It Is Not a Doughnut · 25 February 2012

I hate to complain, but one of my students keeps picking on me. She teases me about a simple mistake I made when commenting about her eating choice. I called her pretzel a doughnut. Another time, I called it a bagel. Or maybe I called her bagel a pretzel. At any rate, I mistook her bready snack for a different bready snack, and I hear about it all the time. Sometimes, my student points out not only what she is eating, but even what she is not. I think she (and others) just likes teasing me.

Admittedly, I deserve the ribbing. Or at least I am used to it. After all, people who have known me for all of two seconds see the need to pick on me for some odd reason. So much so that I even wrote a whole piece on that subject (see Charlie Brown). Really, I am not complaining. I just find it amusing.

The amusing aspect of the whole pretzel incident is that I should have known better. I should have realized that I could not identify a small piece of food from across the room. At least not just with my eyes. After all, I can smell a doughnut a mile away, even if it is wrapped up tightly in cellophane behind a closed door. (I can hear my wife screaming, “Liar!”, but I cannot help it sometimes. Hyperbole and exaggeration are like my bread and butter when it comes to writing. Or maybe like butter and butter since they are the same.) I should have known by the lack of sugary aroma that the morsel being eaten by my student was not a doughnut.

(I know I am setting myself up for certain ridicule by writing about mistaken food. For if any of my students or any of my friends read this, I will forever be asked to identify bagels, pretzels, and doughnuts at twenty paces. Or any distance. So even though I know it is futile, I still ask you dear readers – both real or imaginary – please do not to share this with anybody who knows me lest I suffer ridicule more than I could bear.)

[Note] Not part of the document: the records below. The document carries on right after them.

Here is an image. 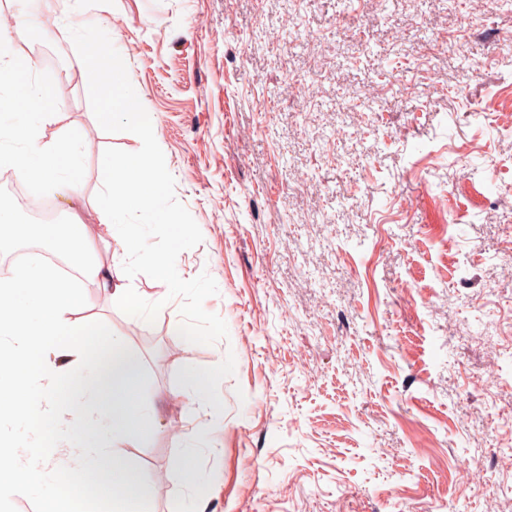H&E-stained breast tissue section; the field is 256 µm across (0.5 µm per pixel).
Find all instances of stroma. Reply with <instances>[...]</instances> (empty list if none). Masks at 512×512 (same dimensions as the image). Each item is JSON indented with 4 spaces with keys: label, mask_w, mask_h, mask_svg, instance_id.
Listing matches in <instances>:
<instances>
[{
    "label": "stroma",
    "mask_w": 512,
    "mask_h": 512,
    "mask_svg": "<svg viewBox=\"0 0 512 512\" xmlns=\"http://www.w3.org/2000/svg\"><path fill=\"white\" fill-rule=\"evenodd\" d=\"M40 65L45 137L87 152L57 218L93 257L108 133L52 24L104 19L175 196L203 241L179 254L229 336L183 340L85 283L78 323L126 352L94 389L110 473L150 512H496L512 499V0H6ZM303 32L287 42L286 32ZM307 90L296 94L292 79ZM494 375V387L484 378Z\"/></svg>",
    "instance_id": "obj_1"
}]
</instances>
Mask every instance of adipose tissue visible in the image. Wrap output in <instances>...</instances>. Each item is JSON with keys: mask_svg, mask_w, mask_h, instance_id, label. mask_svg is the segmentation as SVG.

When it comes right down to it, I should keep my comments about food to myself. Or at least I should not identify food at more than twenty paces. It just gives people more ammunition with which to tease me. I can take it and I obviously like the attention (or I would not write about my foibles and follies), but I should not make teasing me so easy. Then again, there are so many different ways to pick on me, giving people one more way will not matter. It will just be difficult to not laugh when my classes bring in pretzels and ask me if they can eat their doughnuts in front of me.

Contrary to popular opinion (or at least the opinion of one student), I do know the difference between bagels, pretzels, and doughnuts. Doughnuts are those sugary confections that make my mouth water. Doughnuts are what I bring to Saturday throwers’ practice during track and field season. Doughnuts are the bane of my existence in more ways than one. And now, I have more than one reason to both love and hate them.

In truth, I do not really hate doughnuts. Or bagels or pretzels for that matter. Still, I should know that doughnuts are easily identified from bagels and pretzels, even at a distance. But while I am sure I will not hear the end of my misidentification of food, I really am not complaining. At least not too much.